==== Given data ====
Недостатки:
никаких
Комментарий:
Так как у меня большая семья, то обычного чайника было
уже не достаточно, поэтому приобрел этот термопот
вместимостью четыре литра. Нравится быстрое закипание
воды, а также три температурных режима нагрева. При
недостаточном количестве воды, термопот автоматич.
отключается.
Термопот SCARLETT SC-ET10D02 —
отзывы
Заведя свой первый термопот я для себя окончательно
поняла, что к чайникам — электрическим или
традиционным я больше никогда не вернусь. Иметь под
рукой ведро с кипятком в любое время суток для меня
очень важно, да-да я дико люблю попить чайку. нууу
====
==== Given data ====
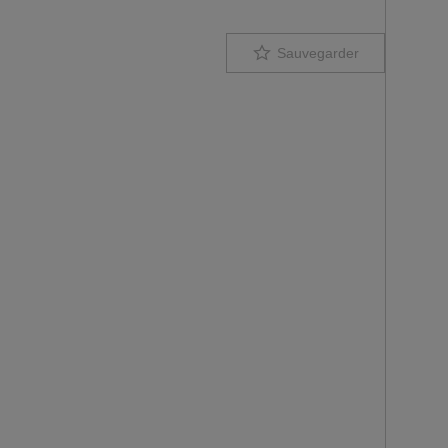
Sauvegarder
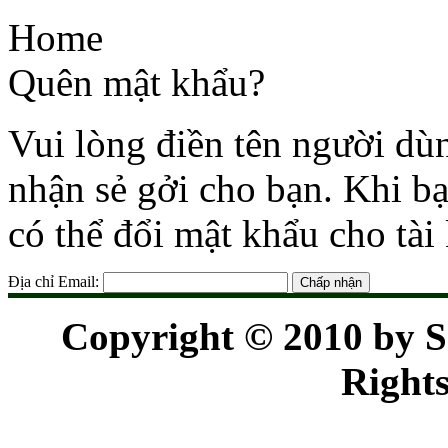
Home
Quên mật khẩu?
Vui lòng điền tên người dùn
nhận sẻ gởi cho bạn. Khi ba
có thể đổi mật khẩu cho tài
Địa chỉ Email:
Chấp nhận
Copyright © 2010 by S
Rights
====
▶ Exercise objective: Starting with the line that holds "Термопот SCARLETT SC-ET10D02 —" and ending with the line that holds "очень важно, да-да", retype every line in the data above exactly, and nothing else.

▶ Result of the exercise:
Термопот SCARLETT SC-ET10D02 —
отзывы
Заведя свой первый термопот я для себя окончательно
поняла, что к чайникам — электрическим или
традиционным я больше никогда не вернусь. Иметь под
рукой ведро с кипятком в любое время суток для меня
очень важно, да-да я дико люблю попить чайку. нууу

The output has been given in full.